A Sizzling Yordan Alvarez named ALCS MVP, carries Astros into the 2021 World Series

Yordan Alvarez is using the 2021 postseason to prove what the Houston Astros have known all along: The 24-year-old slugger from Las Tunas, Cuba, is one of the best young hitters in the game despite a rocky start to his career.

A year after missing all but two games of the pandemic-shortened 2020 season due to surgery on both knees, Alvarez — the 2019 AL Rookie of the Year — is putting a bright, beautiful bow on his comeback campaign with a torrid postseason.

He was named the AL Championship Series MVP on Friday after the Astros beat the Boston Red Sox in Game 6 at Minute Maid Park , a 5-0 victory highlighted by the hulking DH going 4-for-4 with two doubles, a triple and two runs scored.

It followed a stellar Game 5, in which Alvarez lit up Boston ace Chris Sale for three hits including a homer and two-run double, the first time in six years a left-handed hitter got three knocks against the nasty southpaw.

Overall, Alvarez had 12 hits in 23 at-bats, with one homer, 6 RBI, five extra-base hits, seven runs scored and an unheard-of 1.408 OPS. His .522 average was the highest in ALCS history.

“It means everything,” Alvarez said through an interpreter after Game 6. “I didn’t really imagine myself being able to come out of that surgery on both knees and be able to do this as quickly as I did. So it was really unbelievable for me to be able to come back and do what I did, but just super happy to be here and be able to contribute like that.

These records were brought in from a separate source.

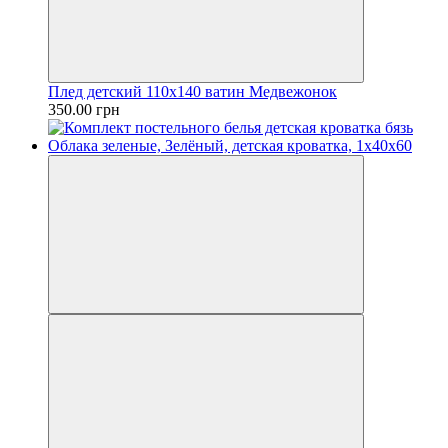
Плед детский 110х140 ватин Медвежонок
350.00 грн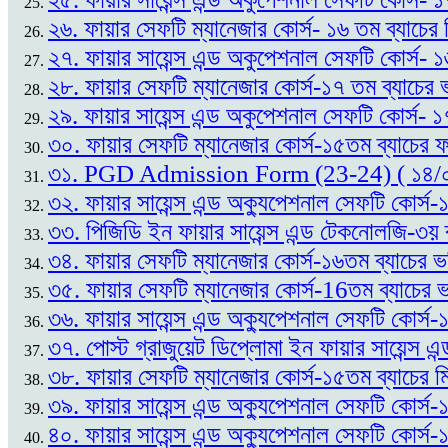
২৬. ফায়ার সেফটি ম্যানেজার কোর্স- ১৬ তম ব্যাচের
২৭. ফায়ার সায়েন্স এন্ড অকুপেশনাল সেফটি কোর্স- 
২৮. ফায়ার সেফটি ম্যানেজার কোর্স-১৭ তম ব্যাচের ভ
২৯. ফায়ার সায়েন্স এন্ড অকুপেশনাল সেফটি কোর্স- ১
৩০. ফায়ার সেফটি ম্যানেজার কোর্স-১৫তম ব্যাচের
৩১. PGD Admission Form (23-24) ( ১৪/
৩২. ফায়ার সায়েন্স এন্ড অক্যুপেশনাল সেফটি কোর্
৩৩. পিজিডি ইন ফায়ার সায়েন্স এন্ড টেকনোলজি-৩য় 
৩৪. ফায়ার সেফটি ম্যানেজার কোর্স-১৬তম ব্যাচের ভ
৩৫. ফায়ার সেফটি ম্যানেজার কোর্স-16তম ব্যাচের ভর
৩৬. ফায়ার সায়েন্স এন্ড অক্যুপেশনাল সেফটি কোর্স
৩৭. পোস্ট গ্রাজুয়েট ডিপ্লোমা ইন ফায়ার সায়েন্
৩৮. ফায়ার সেফটি ম্যানেজার কোর্স-১৫তম ব্যাচের ম
৩৯. ফায়ার সায়েন্স এন্ড অক্যুপেশনাল সেফটি কোর্স
৪০. ফায়ার সায়েন্স এন্ড অক্যুপেশনাল সেফটি কোর্স-১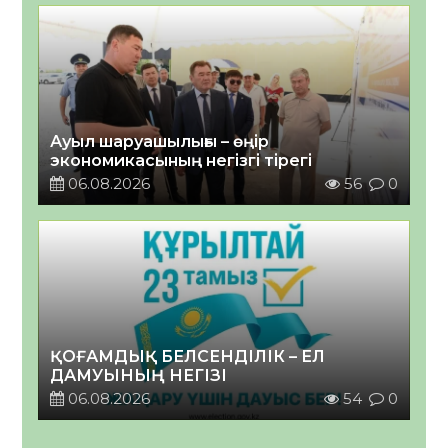
Ауыл шаруашылығы – өңір
экономикасының негізгі тірегі
06.08.2026
56
0
ҚОҒАМДЫҚ БЕЛСЕНДІЛІК – ЕЛ
ДАМУЫНЫҢ НЕГІЗІ
06.08.2026
54
0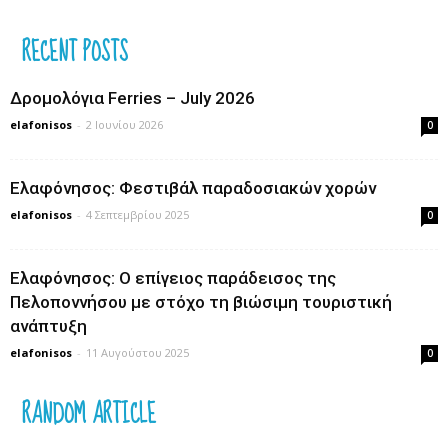
RECENT POSTS
Δρομολόγια Ferries – July 2026
elafonisos
-
2 Ιουνίου 2026
0
Ελαφόνησος: Φεστιβάλ παραδοσιακών χορών
elafonisos
-
4 Σεπτεμβρίου 2025
0
Ελαφόνησος: Ο επίγειος παράδεισος της
Πελοποννήσου με στόχο τη βιώσιμη τουριστική
ανάπτυξη
elafonisos
-
11 Αυγούστου 2025
0
RANDOM ARTICLE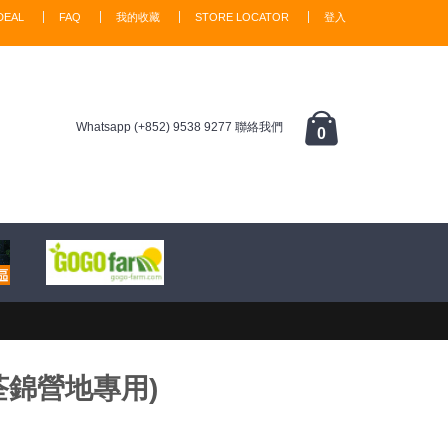
DEAL
FAQ
我的收藏
STORE LOCATOR
登入
Whatsapp (+852) 9538 9277 聯絡我們
0
荃錦營地專用)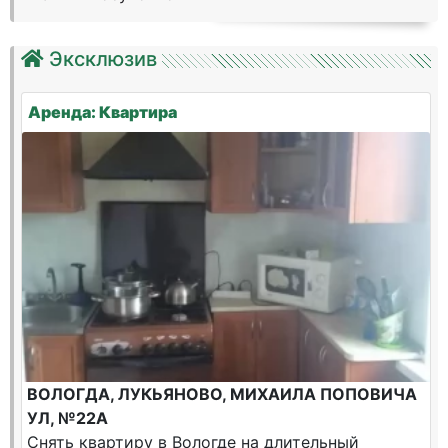
Эксклюзив
Аренда: Квартира
ВОЛОГДА, ЛУКЬЯНОВО, МИХАИЛА ПОПОВИЧА
УЛ, №22А
Снять квартиру в Вологде на длительный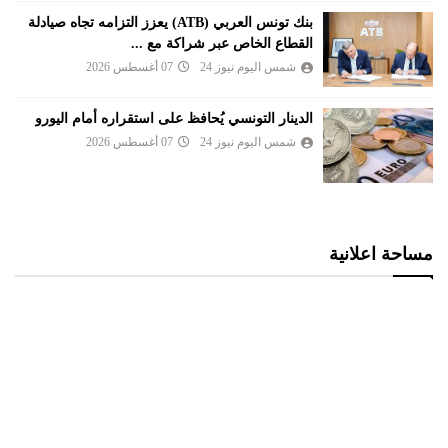
بنك تونس العربي (ATB) يعزز التزامه تجاه صيادلة
القطاع الخاص عبر شراكة مع ...
شمس اليوم نيوز 24
07 أغسطس 2026
الدينار التونسي يُحافظ على استقراره أمام اليورو
شمس اليوم نيوز 24
07 أغسطس 2026
مساحة اعلانية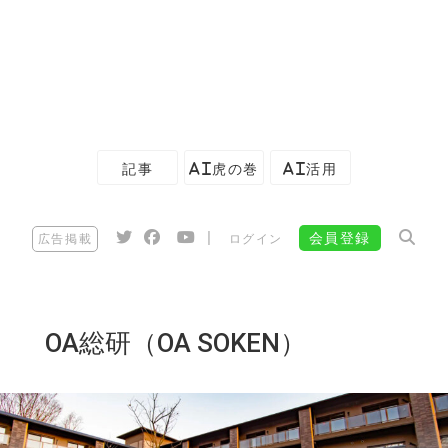
記事
AI虎の巻
AI活用
|
会員登録
広告掲載
ログイン
OA総研（OA SOKEN）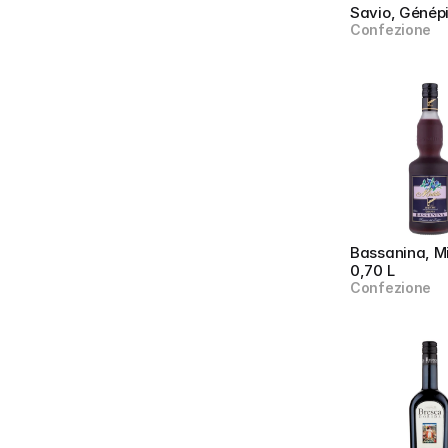
Savio, Génép
Confezione
Bassanina, Mir
0,70 L
Confezione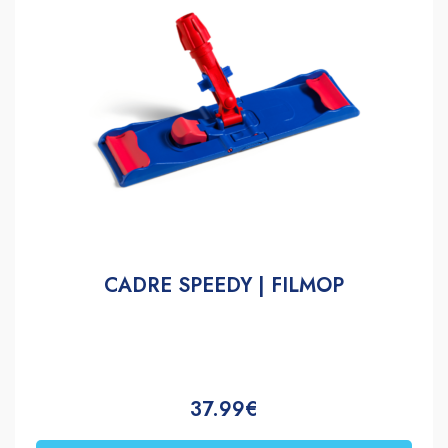
CADRE SPEEDY | FILMOP
37.99€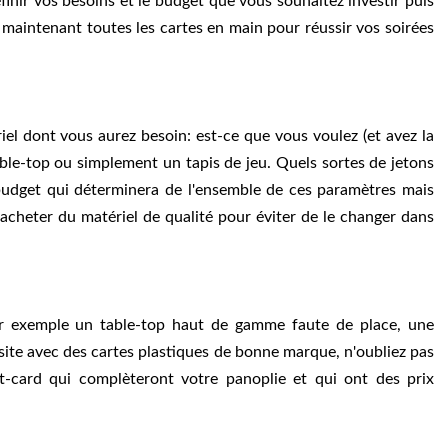
finir vos besoins et le budget que vous souhaitez investir puis
z maintenant toutes les cartes en main pour réussir vos soirées
el dont vous aurez besoin: est-ce que vous voulez (et avez la
able-top ou simplement un tapis de jeu. Quels sortes de jetons
 budget qui déterminera de l'ensemble de ces paramètres mais
à acheter du matériel de qualité pour éviter de le changer dans
ar exemple un table-top haut de gamme faute de place, une
site avec des cartes plastiques de bonne marque, n'oubliez pas
ut-card qui complèteront votre panoplie et qui ont des prix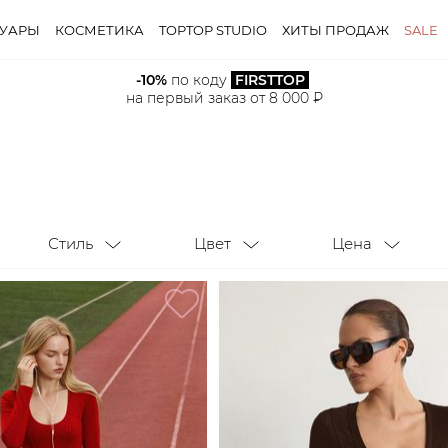
СУАРЫ
КОСМЕТИКА
TOPTOP STUDIO
ХИТЫ ПРОДАЖ
SALE
-10%
 по коду 
FIRSTTOP
Стиль
Цвет
Цена
на первый заказ от 8 000 ₽
Стиль
Цвет
Цена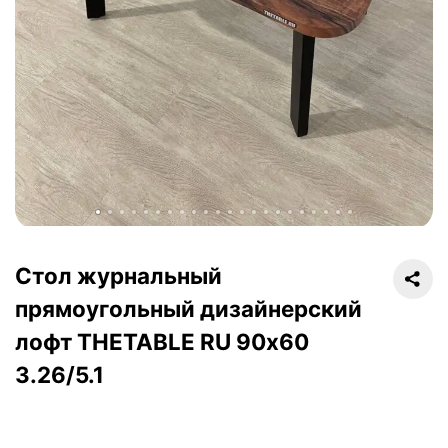
Стол журнальный
прямоугольный дизайнерский
лофт THETABLE RU 90х60
3.26/5.1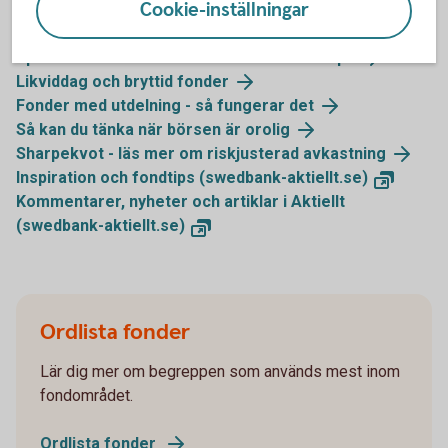
Mer information och fondtips
Cookie-inställningar
Sparande och risk - mer information och tips
Likviddag och bryttid fonder
Fonder med utdelning - så fungerar det
Så kan du tänka när börsen är orolig
Sharpekvot - läs mer om riskjusterad avkastning
Inspiration och fondtips (swedbank-aktiellt.se)
Kommentarer, nyheter och artiklar i Aktiellt
(swedbank-aktiellt.se)
Ordlista fonder
Lär dig mer om begreppen som används mest inom
fondområdet.
Ordlista fonder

“I was just focused on doing the job,” added Alvarez, who had a hit in every ALCS game. 

The series win gave the Astros their first World Series appearance since 2019, when they lost to the Washington Nationals in seven games, and they’re now headed to their third World Series in five years. 

Houston won its only championship in 2017, when they beat the Los Angeles Dodgers — a victory later tainted by the revelation the team was relaying signs to batters using an elaborate cheating system.

Alvarez is the fourth Cuban-born player to be named a League Championship Series MVP, following Tampa Rays outfielder Randy Arozarena last season, Yankees pitcher Orlando Hernandez in 1999 and the Marlins hurler Livan Hernandez in 1997.

But Alvarez’s 2021 season — 33 HR, 104 RBI and .277 average — also puts the budding young superstar in the conversation for American League MVP.